要解决劳工在企业里无权且不能分享经济果实的问题,需要“由下而上”建立起“劳动者赋权”的制度,将权力一步步归还给受薪阶级。我们必须:第一,强化受僱者透过民主程序治理企业的权力,第二,将企业所有权从资本家手中转移到受僱者手中。
有两个制度创新的案例很值得研究,它们为实践上述目标提供了宝贵的经验和教训:“蒙德拉贡合作社”和“瑞典受薪者基金”。
制度案例一:蒙德拉贡合作社
今天的蒙德拉贡合作社,是1991年经过重新设计的联合体系,治理结构依专业分工分成三大部门——制造、销售、金融。工人社员直接所有的个别合作社,构成联合组织的基本单位,每个合作社皆拥有自治权,“蒙德拉贡”仅是这些个别组织的代表。
在个别合作社里,最高权力单位是全体工人大会,由合作社内兼具劳动者和社员身份的参加者组成,大会透过民主选举选出各种代表会及委员会。合作社内有两组权力结构,一组代表全体工人行使治理企业的权威,另一组则负责执行前者的决定,专职于管理和技术事项。按合作社规章的精神,负责技术性事务的委员会要服从全体工人的代表。
在“蒙德拉贡”的层次,所有社员参与的全体大会和合作社代表组成的常设委员会,则规划集体的长期发展策略,提供研发、保险、教育等服务,透过团结投资基金,将利润从高获利的合作社分配到财务困难的合作社。
然而自2000年之后,蒙德拉贡合作社的领导者认为,因应全球化的市场压力,必须采取积极扩张的策略,于是投入资源收购其他私营企业。这样做的结果是:截至2007年,整个蒙德拉贡合作社内约10万名工人里,仅有不到40%具社员身份,其他工人则与一般资本主义企业下的受僱者无异。
原本属合作经济的蒙德拉贡合作社,经营方式有日益资本主义化的倾向,早先的合作社社员,如今俨然是受僱员工眼中的集体资本家了。
制度案例二:瑞典受薪者基金
受薪者基金是瑞典社会民主党在1970年代提出的经济政策,目的是将资本主义制度下的企业所有权逐渐社会化。
一般而言,国家对企业课征资本利得税,是股份公司向国家缴纳获利的一部分当作税款,例如20%,剩下的获利才让企业自行运用,视需要进行再投资或发放给股东。但受薪者基金制度要求企业以“股份”而非现金纳税,也就是企业须缴纳与利得税价值相当的新发行股票,此称“股份纳税制”。

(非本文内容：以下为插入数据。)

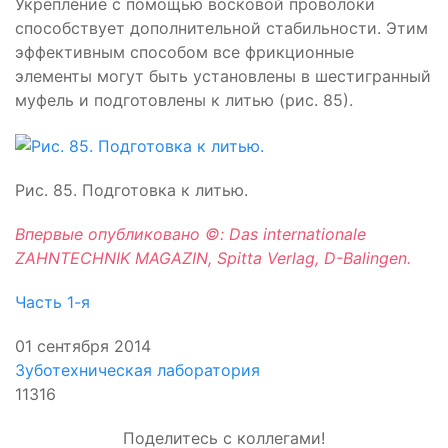
Укрепление с помощью восковой проволоки
способствует дополнительной стабильности. Этим
эффективным способом все фрикционные
элементы могут быть установлены в шестигранный
муфель и подготовлены к литью (рис. 85).
Рис. 85. Подготовка к литью.
Впервые опубликовано ©: Das internationale
ZAHNTECHNIK MAGAZIN, Spitta Verlag, D-Balingen.
Часть 1-я
01 сентября 2014
Зуботехническая лаборатория
11316
Поделитесь с коллегами!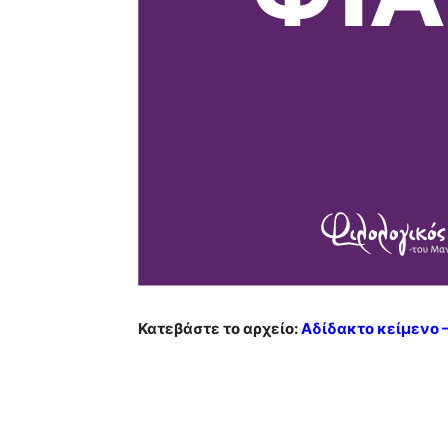
Κατεβάστε το αρχείο:
Αδίδακτο κείμενο –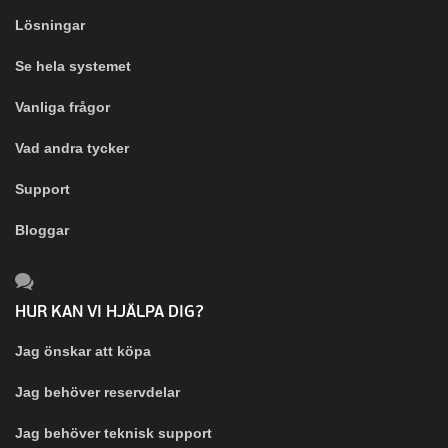
Lösningar
Se hela systemet
Vanliga frågor
Vad andra tycker
Support
Bloggar
HUR KAN VI HJÄLPA DIG?
Jag önskar att köpa
Jag behöver reservdelar
Jag behöver teknisk support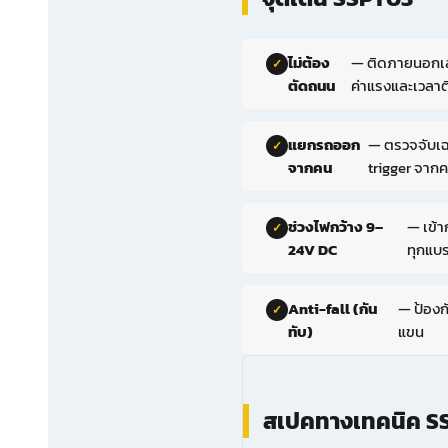
ไม่ต้อง
— ติดภายนอกเสา
ตัดถนน
ค่าแรงและเวลาติ
แยกรถออก
— ตรวจจับเ
จากคน
trigger จากค
ช่วงไฟกว้าง 9–
— เข้า
24V DC
ทุกแบ
Anti-fall (กัน
— ป้องกั
ทับ)
แขน
สเปคทางเทคนิค S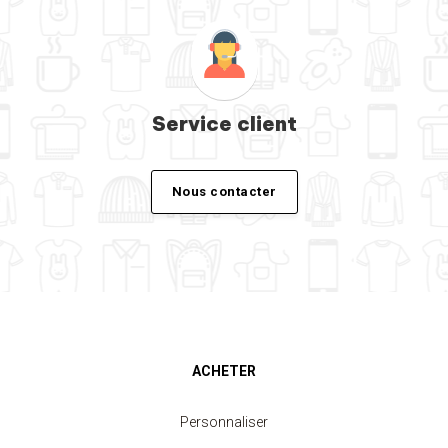
Service client
Nous contacter
ACHETER
Personnaliser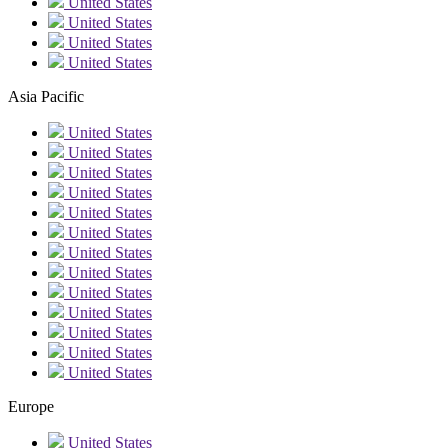
United States
United States
United States
United States
Asia Pacific
United States
United States
United States
United States
United States
United States
United States
United States
United States
United States
United States
United States
United States
Europe
United States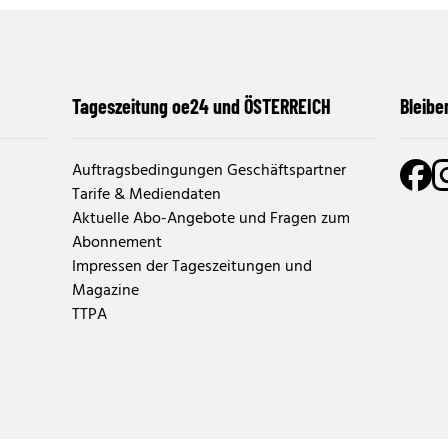
Tageszeitung oe24 und ÖSTERREICH
Bleibe
Auftragsbedingungen Geschäftspartner
Tarife & Mediendaten
Aktuelle Abo-Angebote und Fragen zum
Abonnement
Impressen der Tageszeitungen und
Magazine
TTPA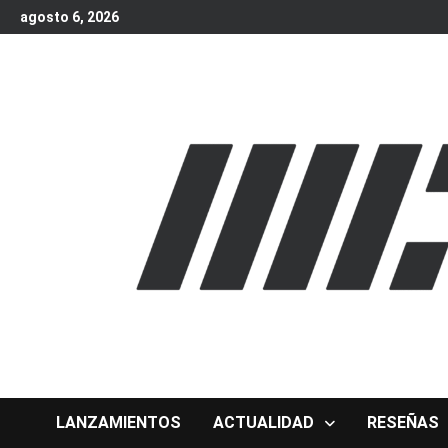
Skip
agosto 6, 2026
to
content
LANZAMIENTOS
ACTUALIDAD
RESEÑAS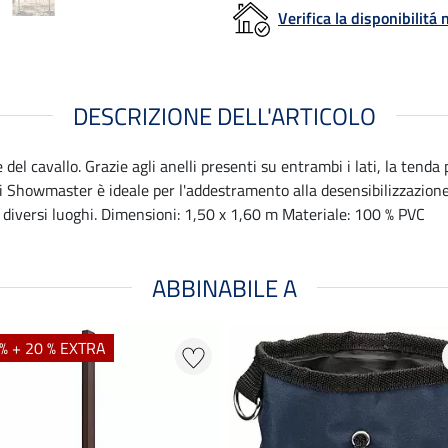
Verifica la disponibilit
DESCRIZIONE DELL'ARTICOLO
del cavallo. Grazie agli anelli presenti su entrambi i lati, la ten
di Showmaster è ideale per l'addestramento alla desensibilizzazione 
in diversi luoghi. Dimensioni: 1,50 x 1,60 m Materiale: 100 % PVC
ABBINABILE A
% + 20 % EXTRA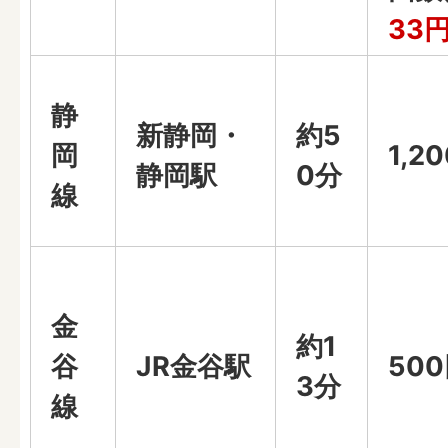
33
静
新静岡・
約5
岡
1,2
静岡駅
0分
線
金
約1
谷
JR金谷駅
50
3分
線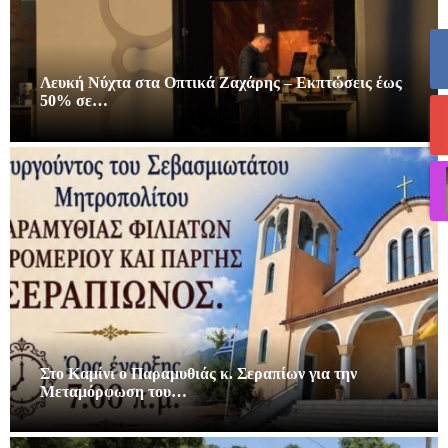
Λευκή Νύχτα στα Οπτικά Ζαχάρης – Εκπτώσεις έως
50% σε…
Στο Καμίνι ο Παραμυθιάς κ. Σεραπίων για την
Μεταμόρφωση του…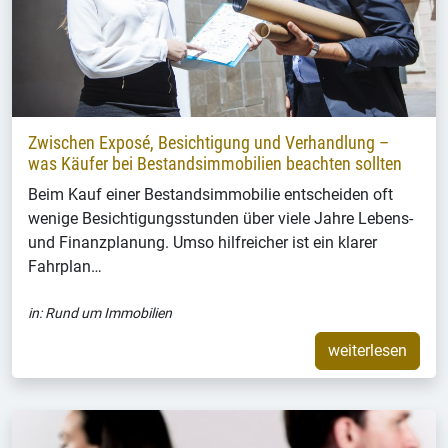
Zwischen Exposé, Besichtigung und Verhandlung –
was Käufer bei Bestandsimmobilien beachten sollten
Beim Kauf einer Bestandsimmobilie entscheiden oft
wenige Besichtigungsstunden über viele Jahre Lebens-
und Finanzplanung. Umso hilfreicher ist ein klarer
Fahrplan…
in:
Rund um Immobilien
weiterlesen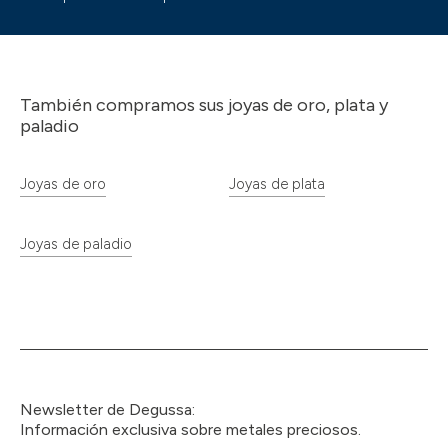
También compramos sus joyas de oro, plata y
paladio
Joyas de oro
Joyas de plata
Joyas de paladio
Newsletter de Degussa:
Información exclusiva sobre metales preciosos.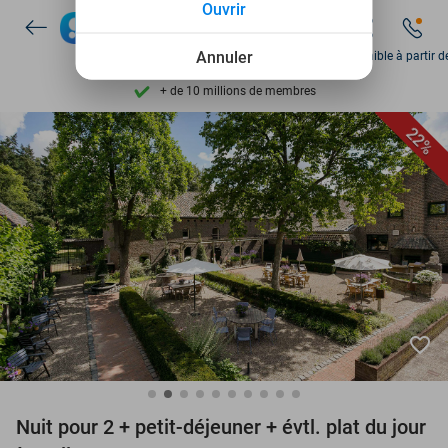
Ouvrir
Disponible 7 jours par semaine
+ de 10 millions de membres
Annuler
Disponible à partir d
9,4
basé sur
205 983 avis
Découvrez + de 15.000 deals
22%
Disponible 7 jours par semaine
+ de 10 millions de membres
favorite_border
Nuit pour 2 + petit-déjeuner + évtl. plat du jour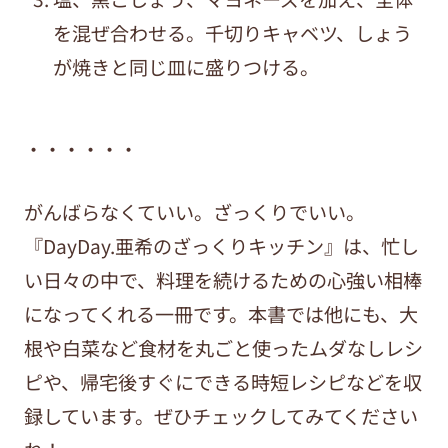
を混ぜ合わせる。千切りキャベツ、しょう
が焼きと同じ皿に盛りつける。
・・・・・・
がんばらなくていい。ざっくりでいい。
『DayDay.亜希のざっくりキッチン』は、忙し
い日々の中で、料理を続けるための心強い相棒
になってくれる一冊です。本書では他にも、大
根や白菜など食材を丸ごと使ったムダなしレシ
ピや、帰宅後すぐにできる時短レシピなどを収
録しています。ぜひチェックしてみてください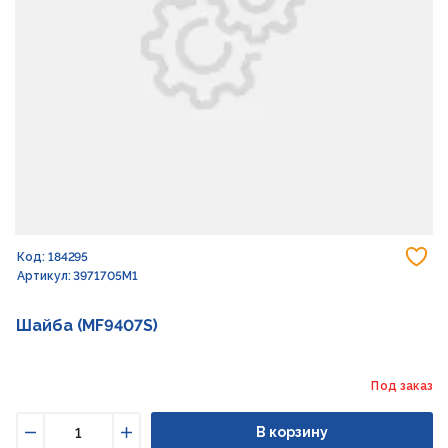
До
Код: 184295
Артикул: 3971705M1
Шайба (MF9407S)
Под заказ
В корзину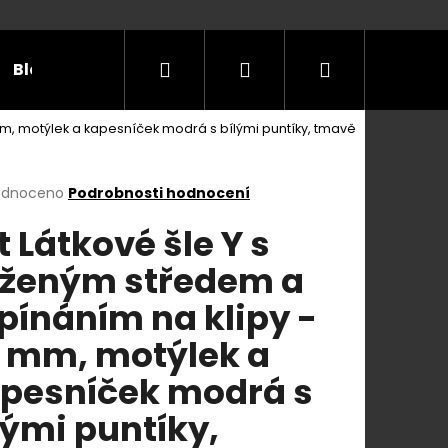
Hledat
Přihlášení
Nákupní
Blog
Příležitosti
Velikostní tabulky
Do
mm, motýlek a kapesníček modrá s bílými puntíky, tmavě
košík
rné
odnoceno
Podrobnosti hodnocení
cení
t Látkové šle Y s
ktu
ženým středem a
pínáním na klipy -
ček.
 mm, motýlek a
pesníček modrá s
lými puntíky,
E Y S KOŽENÝM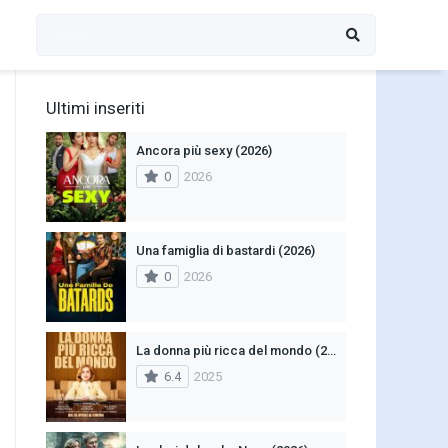
Ultimi inseriti
Ancora più sexy (2026)
0
2026
Una famiglia di bastardi (2026)
0
2026
La donna più ricca del mondo (2025)
6.4
2025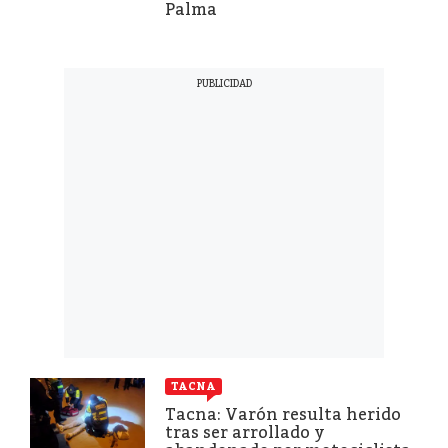
Palma
TACNA
Tacna: Varón resulta herido
tras ser arrollado y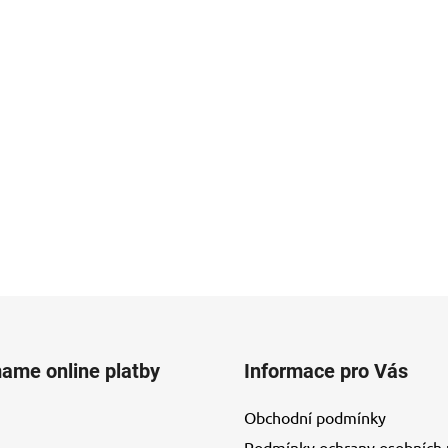
mame online platby
Informace pro Vás
Obchodní podmínky
Podmínky ochrany osobních 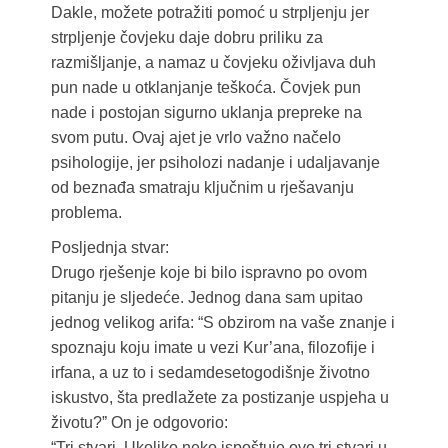
Dakle, možete potražiti pomoć u strpljenju jer
strpljenje čovjeku daje dobru priliku za
razmišljanje, a namaz u čovjeku oživljava duh
pun nade u otklanjanje teškoća. Čovjek pun
nade i postojan sigurno uklanja prepreke na
svom putu. Ovaj ajet je vrlo važno načelo
psihologije, jer psiholozi nadanje i udaljavanje
od beznađa smatraju ključnim u rješavanju
problema.
Posljednja stvar:
Drugo rješenje koje bi bilo ispravno po ovom
pitanju je sljedeće. Jednog dana sam upitao
jednog velikog arifa: “S obzirom na vaše znanje i
spoznaju koju imate u vezi Kur’ana, filozofije i
irfana, a uz to i sedamdesetogodišnje životno
iskustvo, šta predlažete za postizanje uspjeha u
životu?ˮ On je odgovorio:
“Tri stvari. Ukoliko neko ispoštuje ove tri stvari u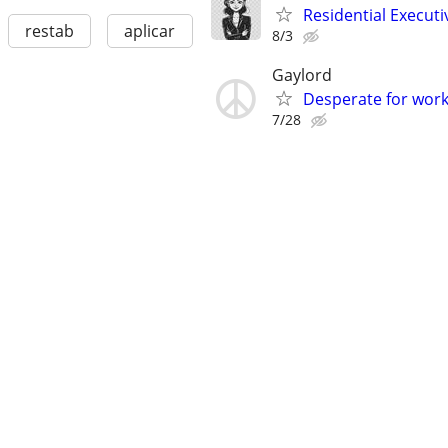
Residential Executi
restab
aplicar
8/3
Gaylord
Desperate for wor
7/28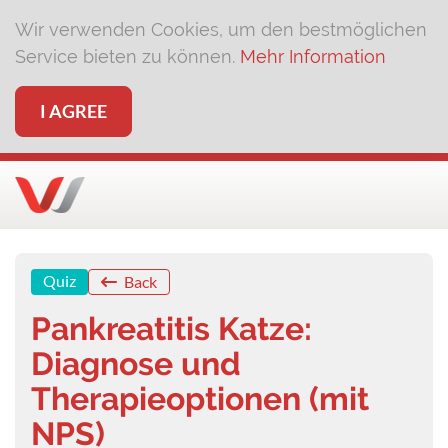
Wir verwenden Cookies, um den bestmöglichen
Service bieten zu können.
Mehr Information
I AGREE
Quiz
Back
Pankreatitis Katze:
Diagnose und
Therapieoptionen (mit
NPS)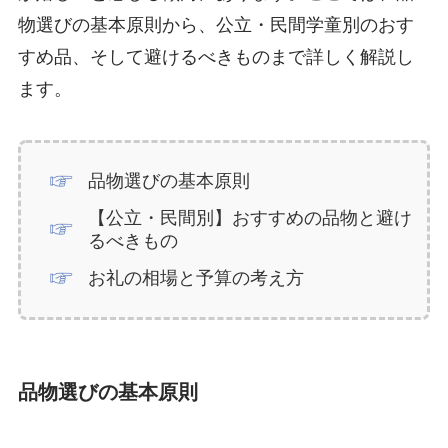
物選びの基本原則から、公立・民間学童別のおす
すめ品、そして避けるべきものまで詳しく解説し
ます。
品物選びの基本原則
【公立・民間別】おすすめの品物と避け
るべきもの
お礼の相場と予算の考え方
品物選びの基本原則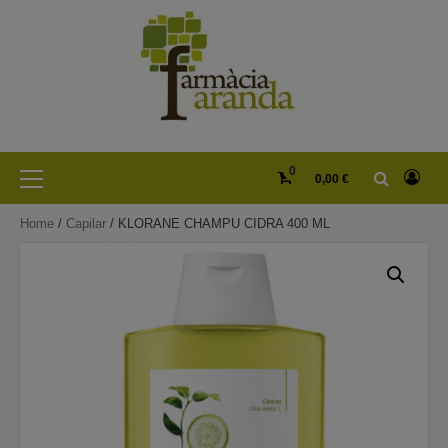
Skip
to
content
Primary
0
0,00 €
Menu
Home
/
Capilar
/ KLORANE CHAMPU CIDRA 400 ML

这些向国家缴纳的股份,将被纳入受僱者基金,受僱者基金终将有部分是以企业为单位,部分则以地区为单位。
由受薪者基金持有的股份,被赋予所有一般股份拥有的权利,例如:领取股利、投票选举董事会、决定公司重大政策等等。这些股份不能出售,它们代表受薪者整体不可让渡的权利。长期下来,受薪者基金纳入的股份将逐年累积,最后导致企业的控制权,从私人股东手中转移到社会的民主管理之下。
1976年,在瑞典总工会的支持下,这个计划开始推动,然而随即引发瑞典资本家的强烈敌意和反弹,资本家宣称,这将带来资本外逃、投资紧缩、经济崩溃。随着1992年保守党上台,这个计划最后无疾而终了。
由此可见,资本家阶级对自身利益的警觉程度甚高,且必要时不惜用伤害经济民生的手段捍卫之,此点亟须铭记在心。
实践经验的反省:政治行动之必要
蒙德拉贡合作社和瑞典受薪者基金,各有其成功和挫折,值得认真研究一番:
首先,奠基于劳动者自治的合作社企业,工人社员同时兼具劳动者和所有者的角色,就这点来说,合作社企业没有剥削,是反资本主义的因素。但是当少数合作社企业被资本主义经济围绕,这就让合作社处于一种先天不利、时时可能蜕化的情况。
举例而言,只有相对获利不佳的产业和生产力不高的工厂,才会被资本家弃置,也才有机会被工人接管;新型态的合作社企业经营前景不确定,难受金融资本的青睐,获取信用较为困难。为了争取较高的获利及与资本主义厂商竞争,少数生产力高的单位可能脱离合作社自立门户;最糟糕的还不只如此,合作社社员可能不想和他人分享自己的所有权,而在扩大经营时选择用资本主义僱佣关系剥削其他工人。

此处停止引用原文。